Assignment 1 - In the text on modeling search engines, who wrote the Wired article "How to Steal an AI," and when was it published?
Assignment 2 - Reproduce word for word the stretch of the search engine modeling text from "Such a machine-learning" through "Google’s inner workings.".

Document text -
Essentially, they would build a machine-learning model that would make predictions about how sites would get ranked, then test those predictions against reality, and continually feed the new model data so that it would make increasingly accurate predictions.

Such a machine-learning model of a machine learning ranking algorithm would essentially act like a reverse-engineered Google.

But, since this model would be designed to tell you what rules it was using to make its predictions, it would allow you to essentially sneak a second-hand peak at Google’s inner workings.

Stouffer ultimately co-founded a search engine model with the goal of doing precisely that, and now that machine-learning algorithms are widely available, could this exactly be where the industry is headed?

How effective can models like this really be, though? Can you build your own? Will it be useful? Is anybody else doing this?

Yes, Using AI to “Steal” AI Does Work

In September of 2016, Andy Greenberg published an article in Wired called “How to Steal an AI.”

In it, he discussed how a team of computer scientists at Cornell Tech was able to reverse engineer machine-learning trained AIs, simply by sending queries to that AI and analyzing the responses.

It only took a few thousand queries, sometimes even just a few hundred, before the new AI was capable of making nearly identical predictions.

The paper explicitly mentions that this technique could be used t0o “steal” algorithms like those of Amazon, Microsoft, and yes, Google.

It even argues that it could be used to sneak spam and malware through machine-learning based security systems.

One disturbing paper even demonstrates that it’s possible to reproduce the faces that facial recognition software was trained on, and even more shockingly, that they could do it faster with their “stolen” version of the AI than with the original.

Another experiment demonstrated that it was possible to “trick” a visual recognition algorithm into seeing something that wasn’t there, even using a “copy” that was only 80 percent accurate.

Put together, all of this means that yes, it’s entirely plausible that you could make a “copy” of Google’s search engine and use it to reconstruct the rules it uses to rank sites in its search results.

If built correctly, your copy might actually give you more enlightening information about those rules than having a copy of the original would.

Guiding Principles Behind Building a Search Engine Model

So, if building a search engine model based on existing search engine results were possible, where would you even start with a project like this?

A complete guide would be impossible within this blog post, but I want to give you some guiding principles to work with.

The basic process is as follows and has been made relatively simple by new platforms that are relatively widely available:

  1. Pass in a batch of data (current rankings).
  2. Calculate the difference between the output generated by the search engine model and the actual truth (i.e., the loss).
  3. Calculate the derivatives of the model’s parameters with respect to their impact on the loss.
  4. Optimize the parameters in a way that will decrease the loss.

The advantage of a bottom-up approach is readily apparent: transparency.

Search Engine Model allows us to measure individual rules again.

Now that you have a simple model that behaves like the real thing, you can put it to use.

Instead of measuring the output of a black box, start by measuring the individual rule outputs inside the box.

For example, with a search engine model, teams can measure the differences between their site and their competitor sites, for specific algorithms.

Remember, these are the things that SEO practitioners used to do, back when Google was simpler.

The closer your outputs are to the inputs in your data, the more likely to find a cause and effect.

By measuring each point along the input-output path, SEO pros using a bottom-up approach (e.g. search engine model) can see exactly which points change.

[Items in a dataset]
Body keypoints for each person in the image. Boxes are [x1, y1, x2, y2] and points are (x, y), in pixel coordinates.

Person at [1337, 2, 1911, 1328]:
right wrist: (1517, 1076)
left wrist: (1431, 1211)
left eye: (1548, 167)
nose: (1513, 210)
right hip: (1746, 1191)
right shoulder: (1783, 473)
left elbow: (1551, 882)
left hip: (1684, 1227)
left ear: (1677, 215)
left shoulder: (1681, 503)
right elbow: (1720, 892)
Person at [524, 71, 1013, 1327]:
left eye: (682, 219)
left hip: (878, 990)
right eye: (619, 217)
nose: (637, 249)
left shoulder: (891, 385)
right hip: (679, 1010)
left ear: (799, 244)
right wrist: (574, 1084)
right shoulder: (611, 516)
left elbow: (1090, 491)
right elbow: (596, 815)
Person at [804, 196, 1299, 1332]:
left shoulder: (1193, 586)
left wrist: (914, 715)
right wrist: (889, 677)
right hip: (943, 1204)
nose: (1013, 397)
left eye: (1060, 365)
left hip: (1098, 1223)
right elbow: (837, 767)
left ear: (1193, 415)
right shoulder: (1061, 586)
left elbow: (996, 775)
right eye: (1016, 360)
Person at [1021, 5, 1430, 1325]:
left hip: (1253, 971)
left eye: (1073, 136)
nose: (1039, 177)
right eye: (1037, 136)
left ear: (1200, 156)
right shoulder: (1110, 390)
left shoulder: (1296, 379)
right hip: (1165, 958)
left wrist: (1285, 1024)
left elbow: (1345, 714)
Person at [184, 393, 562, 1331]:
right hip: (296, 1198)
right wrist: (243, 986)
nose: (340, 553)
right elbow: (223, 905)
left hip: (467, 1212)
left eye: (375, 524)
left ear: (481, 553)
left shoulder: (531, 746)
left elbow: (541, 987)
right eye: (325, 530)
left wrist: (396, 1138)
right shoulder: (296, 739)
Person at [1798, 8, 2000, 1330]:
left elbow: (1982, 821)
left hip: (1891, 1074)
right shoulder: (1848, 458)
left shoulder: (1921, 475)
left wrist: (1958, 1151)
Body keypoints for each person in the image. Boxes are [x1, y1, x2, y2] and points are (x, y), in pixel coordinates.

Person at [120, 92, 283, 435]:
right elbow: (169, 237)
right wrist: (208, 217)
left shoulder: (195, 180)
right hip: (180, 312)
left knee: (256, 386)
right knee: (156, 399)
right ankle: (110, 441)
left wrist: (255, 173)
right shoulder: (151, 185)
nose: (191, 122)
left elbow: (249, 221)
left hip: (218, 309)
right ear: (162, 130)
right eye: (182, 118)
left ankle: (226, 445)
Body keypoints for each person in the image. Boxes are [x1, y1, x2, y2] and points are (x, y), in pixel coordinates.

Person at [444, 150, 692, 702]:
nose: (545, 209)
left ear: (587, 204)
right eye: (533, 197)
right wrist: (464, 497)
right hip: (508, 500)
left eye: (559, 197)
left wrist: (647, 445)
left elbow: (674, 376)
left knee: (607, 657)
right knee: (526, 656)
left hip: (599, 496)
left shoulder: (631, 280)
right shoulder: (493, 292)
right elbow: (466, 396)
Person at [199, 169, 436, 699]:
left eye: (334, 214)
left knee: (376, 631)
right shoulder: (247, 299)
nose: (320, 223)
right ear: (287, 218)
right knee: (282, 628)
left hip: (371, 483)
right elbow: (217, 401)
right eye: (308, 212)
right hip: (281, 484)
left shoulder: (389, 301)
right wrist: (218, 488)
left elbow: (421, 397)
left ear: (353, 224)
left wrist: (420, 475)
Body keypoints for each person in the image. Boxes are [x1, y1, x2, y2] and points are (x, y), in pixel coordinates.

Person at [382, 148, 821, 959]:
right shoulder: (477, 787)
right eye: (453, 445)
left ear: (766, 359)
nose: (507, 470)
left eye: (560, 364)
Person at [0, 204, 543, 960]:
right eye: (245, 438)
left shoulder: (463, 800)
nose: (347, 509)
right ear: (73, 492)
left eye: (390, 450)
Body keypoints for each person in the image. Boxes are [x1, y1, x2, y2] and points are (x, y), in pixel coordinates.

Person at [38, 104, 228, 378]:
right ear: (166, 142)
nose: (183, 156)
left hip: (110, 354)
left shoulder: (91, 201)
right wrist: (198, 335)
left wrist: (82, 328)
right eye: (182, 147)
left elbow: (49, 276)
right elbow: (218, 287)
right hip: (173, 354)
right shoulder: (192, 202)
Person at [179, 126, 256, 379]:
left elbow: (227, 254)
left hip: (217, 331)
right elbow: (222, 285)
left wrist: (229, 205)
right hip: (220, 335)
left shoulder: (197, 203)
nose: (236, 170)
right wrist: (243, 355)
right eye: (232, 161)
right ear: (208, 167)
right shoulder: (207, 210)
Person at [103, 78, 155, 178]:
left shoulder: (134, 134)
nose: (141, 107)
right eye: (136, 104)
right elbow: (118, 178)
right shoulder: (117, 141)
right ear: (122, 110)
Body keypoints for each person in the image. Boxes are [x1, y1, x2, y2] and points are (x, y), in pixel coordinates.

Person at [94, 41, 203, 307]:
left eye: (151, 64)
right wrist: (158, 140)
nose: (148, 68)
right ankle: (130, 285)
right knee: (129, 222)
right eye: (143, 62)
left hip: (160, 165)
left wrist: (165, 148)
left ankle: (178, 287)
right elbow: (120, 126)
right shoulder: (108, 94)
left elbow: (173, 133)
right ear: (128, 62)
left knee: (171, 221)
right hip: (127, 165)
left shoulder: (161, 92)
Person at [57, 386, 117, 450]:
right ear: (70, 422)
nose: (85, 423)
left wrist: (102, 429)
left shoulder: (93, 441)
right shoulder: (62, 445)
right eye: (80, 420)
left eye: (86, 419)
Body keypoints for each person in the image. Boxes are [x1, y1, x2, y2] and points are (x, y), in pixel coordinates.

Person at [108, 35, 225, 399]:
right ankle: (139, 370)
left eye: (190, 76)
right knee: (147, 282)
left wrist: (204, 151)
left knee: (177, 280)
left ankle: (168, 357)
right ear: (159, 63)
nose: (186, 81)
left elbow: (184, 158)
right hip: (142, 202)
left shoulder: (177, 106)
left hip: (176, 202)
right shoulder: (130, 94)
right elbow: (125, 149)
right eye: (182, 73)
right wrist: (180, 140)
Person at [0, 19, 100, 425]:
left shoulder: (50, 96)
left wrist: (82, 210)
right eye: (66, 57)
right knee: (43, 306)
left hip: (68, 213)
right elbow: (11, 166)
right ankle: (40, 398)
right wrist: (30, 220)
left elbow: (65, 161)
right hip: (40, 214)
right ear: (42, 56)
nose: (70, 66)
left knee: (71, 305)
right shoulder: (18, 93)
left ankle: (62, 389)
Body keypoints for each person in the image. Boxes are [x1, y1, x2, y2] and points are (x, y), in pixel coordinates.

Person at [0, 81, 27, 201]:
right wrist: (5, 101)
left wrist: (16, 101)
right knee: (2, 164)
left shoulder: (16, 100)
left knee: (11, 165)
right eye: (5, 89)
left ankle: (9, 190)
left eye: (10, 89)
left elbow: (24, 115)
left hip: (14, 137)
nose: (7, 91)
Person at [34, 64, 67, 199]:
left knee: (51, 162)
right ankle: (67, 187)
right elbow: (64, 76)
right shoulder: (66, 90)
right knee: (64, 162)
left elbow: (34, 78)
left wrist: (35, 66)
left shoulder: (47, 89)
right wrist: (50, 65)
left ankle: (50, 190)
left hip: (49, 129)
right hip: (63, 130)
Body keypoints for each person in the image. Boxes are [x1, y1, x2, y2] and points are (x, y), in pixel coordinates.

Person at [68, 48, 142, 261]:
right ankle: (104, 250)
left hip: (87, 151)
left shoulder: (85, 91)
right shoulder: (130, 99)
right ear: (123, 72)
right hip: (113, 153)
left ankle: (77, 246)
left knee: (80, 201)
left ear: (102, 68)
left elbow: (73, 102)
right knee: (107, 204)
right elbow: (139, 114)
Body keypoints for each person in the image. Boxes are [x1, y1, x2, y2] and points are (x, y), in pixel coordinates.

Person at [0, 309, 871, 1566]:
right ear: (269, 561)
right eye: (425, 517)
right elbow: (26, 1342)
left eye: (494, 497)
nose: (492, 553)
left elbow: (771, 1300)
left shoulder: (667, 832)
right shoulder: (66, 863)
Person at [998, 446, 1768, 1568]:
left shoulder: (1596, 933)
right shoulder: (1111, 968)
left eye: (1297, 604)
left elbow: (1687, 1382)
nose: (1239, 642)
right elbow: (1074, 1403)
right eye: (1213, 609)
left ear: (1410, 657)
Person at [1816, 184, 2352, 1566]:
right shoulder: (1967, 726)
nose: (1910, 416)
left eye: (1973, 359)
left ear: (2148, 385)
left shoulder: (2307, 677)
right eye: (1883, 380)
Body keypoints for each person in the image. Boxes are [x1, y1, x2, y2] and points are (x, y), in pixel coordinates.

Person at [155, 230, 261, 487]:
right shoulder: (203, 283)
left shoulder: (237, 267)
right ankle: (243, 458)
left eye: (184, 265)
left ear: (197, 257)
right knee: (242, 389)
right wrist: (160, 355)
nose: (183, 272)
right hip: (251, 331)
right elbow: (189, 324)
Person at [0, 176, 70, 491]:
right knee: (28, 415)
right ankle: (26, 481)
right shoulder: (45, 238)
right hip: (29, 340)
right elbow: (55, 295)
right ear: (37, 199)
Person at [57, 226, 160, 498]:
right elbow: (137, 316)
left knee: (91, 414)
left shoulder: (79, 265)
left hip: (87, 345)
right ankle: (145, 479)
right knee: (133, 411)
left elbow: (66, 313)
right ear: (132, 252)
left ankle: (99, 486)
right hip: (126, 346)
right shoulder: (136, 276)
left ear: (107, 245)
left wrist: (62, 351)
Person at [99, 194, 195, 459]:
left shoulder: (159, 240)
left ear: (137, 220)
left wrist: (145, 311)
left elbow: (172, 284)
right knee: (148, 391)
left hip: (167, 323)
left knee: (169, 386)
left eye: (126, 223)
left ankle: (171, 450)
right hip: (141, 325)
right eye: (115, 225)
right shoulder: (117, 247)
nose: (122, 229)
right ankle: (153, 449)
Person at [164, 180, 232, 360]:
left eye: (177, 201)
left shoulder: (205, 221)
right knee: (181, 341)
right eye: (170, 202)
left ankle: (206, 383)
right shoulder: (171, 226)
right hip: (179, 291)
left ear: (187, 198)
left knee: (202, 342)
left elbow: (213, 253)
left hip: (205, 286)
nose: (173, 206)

Exercise result 1 - Andy Greenberg wrote it, and it was published in September 2016.

Exercise result 2 -
Such a machine-learning model of a machine learning ranking algorithm would essentially act like a reverse-engineered Google.

But, since this model would be designed to tell you what rules it was using to make its predictions, it would allow you to essentially sneak a second-hand peak at Google’s inner workings.